Sleeping less means more colds, researchers warn.
Sleeping less means more colds, researchers warn.
Six hours or less per night means being four times more likely to get sick with the common cold virus, according to research published this week in the journal Sleep.
“Short sleep was more important than any other factor in predicting subjects’ likelihood of catching cold,” said Aric Prather, assistant professor of psychiatry at University of California at San Francisco and lead author. “It didn’t matter how old people were, their stress levels, their race, education of income. It didn’t matter if they were a smoker. With all those things taken into account, statistically, sleep still carried the day.”
The team, which included personnel from Carnegie Mellon University and the University of Pittsburgh Medical Center, analyzed 164 volunteers from the Pittsburgh area.
Two months of health screenings, interviews and questionnaires led to the big test: the volunteers were all sequestered in a hotel, administered a cold virus directly via nasal drops. The subjects were monitored for a week afterward, including daily mucus screenings to see if the virus had taken.

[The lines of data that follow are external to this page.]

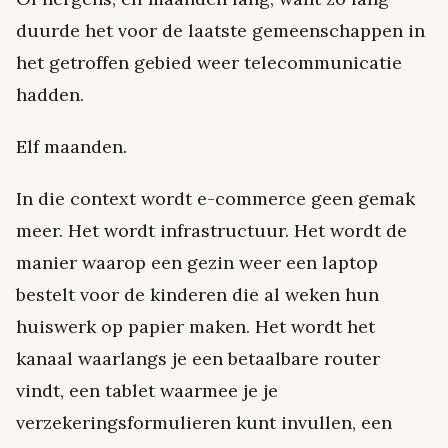
duurde het voor de laatste gemeenschappen in
het getroffen gebied weer telecommunicatie
hadden.
Elf maanden.
In die context wordt e-commerce geen gemak
meer. Het wordt infrastructuur. Het wordt de
manier waarop een gezin weer een laptop
bestelt voor de kinderen die al weken hun
huiswerk op papier maken. Het wordt het
kanaal waarlangs je een betaalbare router
vindt, een tablet waarmee je je
verzekeringsformulieren kunt invullen, een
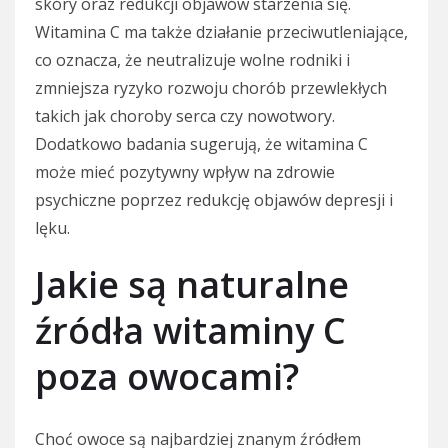
skóry oraz redukcji objawów starzenia się.
Witamina C ma także działanie przeciwutleniające,
co oznacza, że neutralizuje wolne rodniki i
zmniejsza ryzyko rozwoju chorób przewlekłych
takich jak choroby serca czy nowotwory.
Dodatkowo badania sugerują, że witamina C
może mieć pozytywny wpływ na zdrowie
psychiczne poprzez redukcję objawów depresji i
lęku.
Jakie są naturalne
źródła witaminy C
poza owocami?
Choć owoce są najbardziej znanym źródłem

Less than five hours of sleep nightly leading up to the virus exposure meant a 4.5 times greater chance of becoming infected than someone who slept seven or more hours of sleep. For those who slept six hours or less, the chances were 4.2 times greater of getting sick, according to the findings.
“It goes beyond feeling groggy or irritable,” Prather added. “Not getting sleep fundamentally affects your physical health.”
The Centers for Disease Control and Prevention called insufficient sleep a “public health epidemic” last year amid a series of studies. The federal agency said car crashes, industrial disasters, and other accidents are linked to the lack of rest – but so too are depression, obesity, diabetes, hypertension and even cancer.